Le quatrième point a trait au partenariat que nous devons établir. Nous ne sommes pas des prestataires de services ou des opérateurs. On ne nous choisit pas comme on choisit l'entreprise de nettoyage. Nous sommes des partenaires. Nous avons une pratique et une expertise. Nous nous occupons des enfants au quotidien. Il est intéressant que nous puissions avoir des espaces de coproduction des schémas départementaux et de réflexion sur une politique départementale.
Mais il convient d'élargir cette notion de partenariat. Tel était, lundi dernier, le propos au Sénat. La question de la protection de l'enfance et des enfants placés, en particulier de ceux qui n'ont pas ou peu de perspectives de retour en famille, est une question de société.

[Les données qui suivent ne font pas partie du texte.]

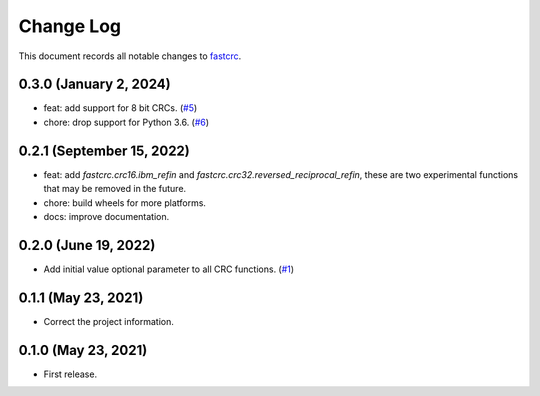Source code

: ==========
Change Log
==========

This document records all notable changes to `fastcrc <https://github.com/overcat/fastcrc/>`_.

0.3.0 (January 2, 2024)
-----------------------
* feat: add support for 8 bit CRCs. (`#5 <https://github.com/overcat/fastcrc/pull/5>`_)
* chore: drop support for Python 3.6. (`#6 <https://github.com/overcat/fastcrc/pull/6>`_)

0.2.1 (September 15, 2022)
---------------------
* feat: add `fastcrc.crc16.ibm_refin` and `fastcrc.crc32.reversed_reciprocal_refin`, these are two experimental functions that may be removed in the future.
* chore: build wheels for more platforms.
* docs: improve documentation.

0.2.0 (June 19, 2022)
---------------------
* Add initial value optional parameter to all CRC functions. (`#1 <https://github.com/overcat/fastcrc/pull/1>`_)

0.1.1 (May 23, 2021)
---------------------
* Correct the project information.

0.1.0 (May 23, 2021)
---------------------
* First release.
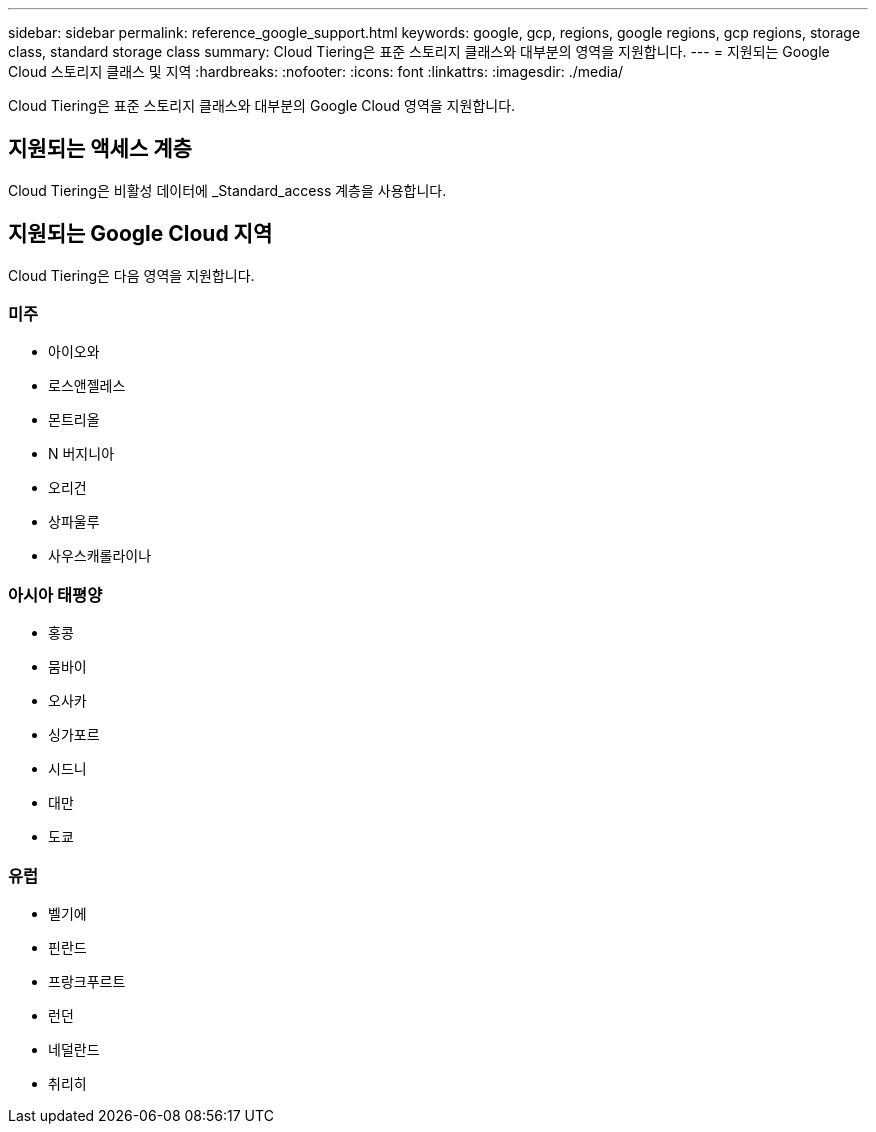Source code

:---
sidebar: sidebar 
permalink: reference_google_support.html 
keywords: google, gcp, regions, google regions, gcp regions, storage class, standard storage class 
summary: Cloud Tiering은 표준 스토리지 클래스와 대부분의 영역을 지원합니다. 
---
= 지원되는 Google Cloud 스토리지 클래스 및 지역
:hardbreaks:
:nofooter: 
:icons: font
:linkattrs: 
:imagesdir: ./media/


[role="lead"]
Cloud Tiering은 표준 스토리지 클래스와 대부분의 Google Cloud 영역을 지원합니다.



== 지원되는 액세스 계층

Cloud Tiering은 비활성 데이터에 _Standard_access 계층을 사용합니다.



== 지원되는 Google Cloud 지역

Cloud Tiering은 다음 영역을 지원합니다.



=== 미주

* 아이오와
* 로스앤젤레스
* 몬트리올
* N 버지니아
* 오리건
* 상파울루
* 사우스캐롤라이나




=== 아시아 태평양

* 홍콩
* 뭄바이
* 오사카
* 싱가포르
* 시드니
* 대만
* 도쿄




=== 유럽

* 벨기에
* 핀란드
* 프랑크푸르트
* 런던
* 네덜란드
* 취리히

Nous sommes tous responsables de ces enfants. Ce sont nos enfants, à tous, entreprises, associations...
La professionnalisation de la protection de l'enfance, qui a des avantages, présente également des limites. La Fondation a lancé une recherche-action sur le capital social. L'une des causes d'accès au statut de sans domicile fixe tient essentiellement au fait que le capital social est à zéro : pas de relations, pas de contacts, personne sur qui compter et personne pour qui compter. Et cela commence dès trois ou cinq ans.
Les dispositifs d'accueil des enfants, je pense aux villages d'enfants, sont performants, si ce n'est qu'ils produisent de l'institutionnalisation. J'illustrerai mon propos d'un exemple très concret : Yassine, vingt-cinq ans, ingénieure chez Thales, a passé quinze ans dans un village d'enfants. À l'âge de quinze ans, elle a été placée en famille d'accueil. Elle nous a confié : « La première fois que j'ai vu deux adultes s'embrasser, c'est dans ma famille d'accueil. Cela m'a vachement choquée. »
Parce que nous sommes des lieux de travail, des lieux professionnels, nous produisons naturellement des modèles d'après lesquels les enfants construisent du capital social avec les copains, les copines, l'intergénérationnel. Des écarts se créent. Nous détenons certaines solutions. Pour autant, le champ de la protection de l'enfance et les opérateurs doivent s'ouvrir à la question du bénévolat.